Apple announced a slew of new features coming to iOS 13 at WWDC. But you probably shouldn't worry about all those fancy new capabilities slowing your iPhone to a crawl.
In fact, Apple Senior VP Craig Federighi opened the iOS 13 section of the WWDC keynote by saying "nothing is more important to our iPhone users than performance. So this year, we worked top-to-bottom making everything faster that you do the most."
Here are the ways you can expect your iPhone to get even faster when iOS 13 is released this fall.
Faster Face ID
Face ID unlock is already fast, but Apple is making it up to 30 percent faster. That slight pause as you wait for your phone to unlock could be almost imperceptible. There's not much more to say about this one--Face ID is still what it is, and iOS 13 doesn't make major changes to how it's used, its accuracy, or its range or field of view. Those sorts of changes will probably require a second-generation TrueDepth sensor (which may come in a future iPhone).
Smaller app downloads, faster app launching
With the release of iOS 13, Apple is changing the way apps in the App Store are packaged together. The result, it says, is app downloads that are up to 50 percent smaller and app updates up to 60 percent smaller.
That means faster downloads, less strain on your mobile data plan, and less storage space taken up by apps. (Frankly, though, app data like photos and music are still going to eat up most of your iPhone storage space.)
But it has a secondary effect of making apps launch up to twice as fast. Launching an app means reading it from storage, decompressing the compressed bits, and storing the active parts in RAM. When the app is half the size, all of that can happen up to twice as fast.
We should note that you're unlikely to see this performance boost during the iOS 13 beta period. The new app packaging method won't reach users until Apple starts accepting App Store submissions that target iOS 13, usually right around the time iOS 13 launches. So even if you have the iOS 13 beta, don't expect smaller apps and faster launching until the iOS 13 release this fall.
And lots of under-the-hood stuff
Smaller, faster-launching apps and faster Face ID are concrete things that any user can wrap their head around. But iOS 13 is getting faster in a whole bunch of other esoteric, under-the-hood ways that will work in tandem to make a lot of apps and operations faster, smoother, or more responsive. Some may improve battery life, too.
At WWDC, Apple showed a slide listing a lot of these under-the-hood changes. It's a big list, but probably not comprehensive:
- Improved kernel thread scheduler
- DLYD3 closures
- System frameworks
- More efficient shared cache
- Improved background process efficiency
- Compiler improvements
- Cached system state
- iCloud optimizations
- Asynchronous Metal shaders
- Swift code optimization
- Dynamic network switching
- Reduced memory usage on Super Retina displays
- Auto layout
- High-efficiency memory allocation
- APFS cache delete
- Optimized FairPlay decryption
- Launchtime daemon throttling
- Prioritized pageouts
Keep your expectations in check
It bears repeating that you can't expect iOS 13 beta releases to feature all the same performance characteristics of the final release. Beta releases are not fully optimized and often have bug-tracking and telemetry code and the like, which affects performance.

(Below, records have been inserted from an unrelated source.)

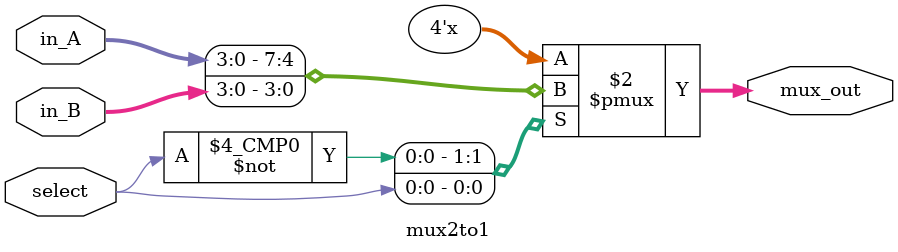
<source format=sv>
module select_adder (
	input  [15:0] A, B,
	input         cin,
	output [15:0] S,
	output logic cout
);

    /* TODO
     *
     * Insert code here to implement a CSA adder.
     * Your code should be completly combinational (don't use always_ff or always_latch).
     * Feel free to create sub-modules or other files. */
	  
	  logic c0, c1, c2;
	  four_bit_adder 			FA(.A(A[3:0]), .B(B[3:0]), .C_in(cin), .S(S[3:0]), .C_out(c0));
	  //second unit
	  four_carry_select		CSA0(.A(A[7:4]), .B(B[7:4]), .c_in(c0), .sum(S[7:4]), .c_out(c1));
	  //third unit
	  four_carry_select		CSA1(.A(A[11:8]), .B(B[11:8]), .c_in(c1), .sum(S[11:8]), .c_out(c2));
	  //fourth unit
	  four_carry_select		CSA2(.A(A[15:12]), .B(B[15:12]), .c_in(c2), .sum(S[15:12]), .c_out(cout));
	  

endmodule


module four_carry_select(
	input 	[3:0] A, B,
	input 	c_in,
	output 	[3:0] sum,
	output 	logic c_out
	
	);
	
	logic [3:0] temp_sum1, temp_sum2;
	logic c1, c2;
	
	//the two 4-bit carry ripple adder of the unit
	four_bit_adder		RA1(.A(A[3:0]), .B(B[3:0]), .C_in(1'b0), .S(temp_sum1[3:0]), .C_out(c1));
	four_bit_adder		RA2(.A(A[3:0]), .B(B[3:0]), .C_in(1'b1), .S(temp_sum2[3:0]), .C_out(c2));
	
	//2 to 1 mux for the output
	mux2to1		mux_one(.in_A(temp_sum1[3:0]), .in_B(temp_sum2[3:0]), .select(c_in), .mux_out(sum[3:0]));
	
	
	always_comb
		begin
			c_out = (c_in & c2) | c1;
		end


endmodule


//sum of the full adder with 0 cin, going to in_A
//sum of the full adder with 1 cin, going to in_B
module mux2to1(
	input 	[3:0] in_A,
	input		[3:0]	in_B,
	input		 select,
	output	logic [3:0]	mux_out

);

	always_comb
		begin 
		
			case(select)
				//0 output input A
				//1 output input B
				1'b0 : mux_out[3:0] = in_A[3:0];
				1'b1 : mux_out[3:0] = in_B[3:0];
				
				//default output is input A
				default : mux_out[3:00] = in_A[3:0];
			endcase
		
		end

endmodule

</source>
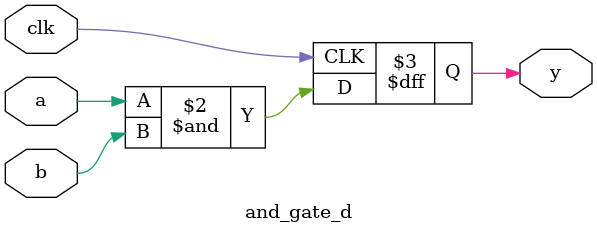
<source format=v>
`timescale 1ns / 1ps


module and_gate_d(input wire clk,     
    input wire a,     
    input wire b,      
    output reg y       
);

always @(posedge clk) begin
    y <= a & b;        
end

endmodule



</source>
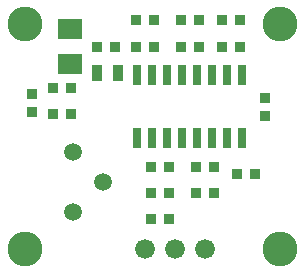
<source format=gts>
G75*
G70*
%OFA0B0*%
%FSLAX24Y24*%
%IPPOS*%
%LPD*%
%AMOC8*
5,1,8,0,0,1.08239X$1,22.5*
%
%ADD10C,0.1162*%
%ADD11R,0.0296X0.0651*%
%ADD12R,0.0360X0.0360*%
%ADD13R,0.0375X0.0532*%
%ADD14C,0.0591*%
%ADD15C,0.0660*%
%ADD16R,0.0847X0.0651*%
D10*
X001650Y001650D03*
X001650Y009150D03*
X010150Y009150D03*
X010150Y001650D03*
D11*
X008900Y005337D03*
X008400Y005337D03*
X007900Y005337D03*
X007400Y005337D03*
X006900Y005337D03*
X006400Y005337D03*
X005900Y005337D03*
X005400Y005337D03*
X005400Y007463D03*
X005900Y007463D03*
X006400Y007463D03*
X006900Y007463D03*
X007400Y007463D03*
X007900Y007463D03*
X008400Y007463D03*
X008900Y007463D03*
D12*
X009650Y006700D03*
X009650Y006100D03*
X007950Y004400D03*
X007350Y004400D03*
X007350Y003525D03*
X007950Y003525D03*
X008725Y004150D03*
X009325Y004150D03*
X006450Y004400D03*
X005850Y004400D03*
X005850Y003525D03*
X006450Y003525D03*
X006450Y002650D03*
X005850Y002650D03*
X003200Y006150D03*
X002600Y006150D03*
X001900Y006225D03*
X001900Y006825D03*
X002600Y007025D03*
X003200Y007025D03*
X004050Y008400D03*
X004650Y008400D03*
X005350Y008400D03*
X005950Y008400D03*
X005950Y009275D03*
X005350Y009275D03*
X006850Y009275D03*
X007450Y009275D03*
X008225Y009275D03*
X008825Y009275D03*
X008825Y008400D03*
X008225Y008400D03*
X007450Y008400D03*
X006850Y008400D03*
D13*
X004754Y007525D03*
X004046Y007525D03*
D14*
X003275Y004900D03*
X004275Y003900D03*
X003275Y002900D03*
D15*
X005650Y001650D03*
X006650Y001650D03*
X007650Y001650D03*
D16*
X003150Y007809D03*
X003150Y008991D03*
M02*

</source>
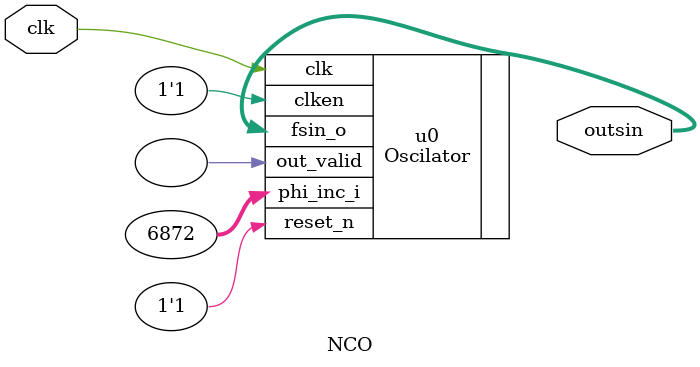
<source format=v>
module NCO(clk, outsin);

input clk;
output [15:0] outsin;

    Oscilator u0 (
        .clk       (clk),       // clk.clk
        .reset_n   (1'b1),    // rst.reset_n
        .clken     (1'b1),     //  in.clken
        .phi_inc_i (32'd6872), //    .phi_inc_i
        .fsin_o    (outsin),    // out.fsin_o
        .out_valid () //    .out_valid
        
    );

    endmodule
</source>
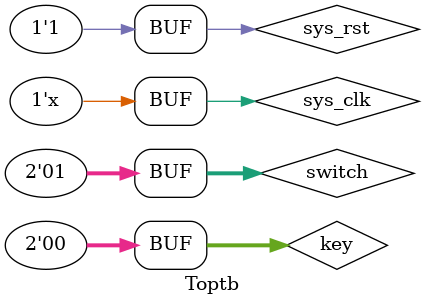
<source format=v>
module Toptb;

	// Inputs
	reg sys_clk;
	reg sys_rst;
	reg [1:0] switch;
	reg [1:0] key;

	// Outputs
	wire [1:0] com;
	wire [7:0] seg;
	wire [3:0] led;

	// Instantiate the Unit Under Test (UUT)
	Top uut (
		.sys_clk(sys_clk), 
		.sys_rst(sys_rst), 
		.switch(switch), 
		.key(key), 
		.com(com), 
		.seg(seg), 
		.led(led)
	);

	initial begin
		// Initialize Inputs
		sys_clk = 0;
		sys_rst = 1;
		switch = 2'b00;
		key = 2'b00;

		// Wait 100 ns for global reset to finish
		#100;
		
		// Add stimulus here
		sys_rst = 0;
		#10;
		sys_rst = 1;
		#10;
		switch = 2'b00;
		key = 2'b10;
		#2000000;
		key = 2'b00;
		#2000000;
		key = 2'b10;
		#2000000;
		key = 2'b00;
		#2000000;
		switch = 2'b01;
		#10;
		key = 2'b01;
		#2000000;
		key = 2'b00;
		#2000000;
		key = 2'b01;
		#2000000;
		key = 2'b00;
	end

	always #1 sys_clk = ~sys_clk;
      
endmodule

</source>
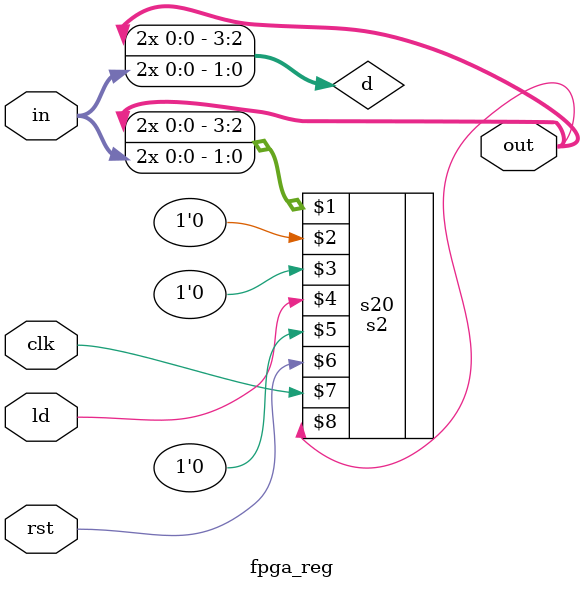
<source format=v>
`include "s2.v"

module fpga_reg(input in, ld, rst, clk, output out);
    wire [3:0] d;
    assign d = {out, out, in, in};
    s2 s20(d, 1'b0, 1'b0, ld, 1'b0, rst, clk, out);
//s2(input [3:0] d, input A0, B0, A1, B1, clr, clk, output out);
endmodule
</source>
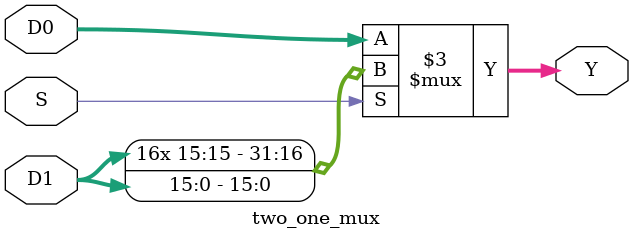
<source format=v>
`timescale 1ns / 1ps


module two_one_mux(D0,D1,S,Y); 

input wire [31:0]D0;
input wire [15:0]D1; 
input wire S; 
output reg [31:0]Y; 

always@(D0 or D1 or S) 
begin 

if(S)
Y={ {16{D1[15]}}, D1 }; 
else 
Y=D0; 

end 

endmodule

</source>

We should also mention that you shouldn't necessarily expect iOS 13 to deliver meaningfully better scores in benchmark tests like Geekbench. Once an application like that is loaded, running through its own algorithms to test processor performance, it's beyond the reach of most of these new iOS optimizations. These iOS optimizations impact performance characteristics that we can feel when load apps, play media, and scroll through social media feeds, but often have little to do with running highly optimized CPU-bashing tasks that run in the background without human interaction. Geekbench and its ilk are valuable benchmarks, but they stress theoretical processor performance more than operating system limitations.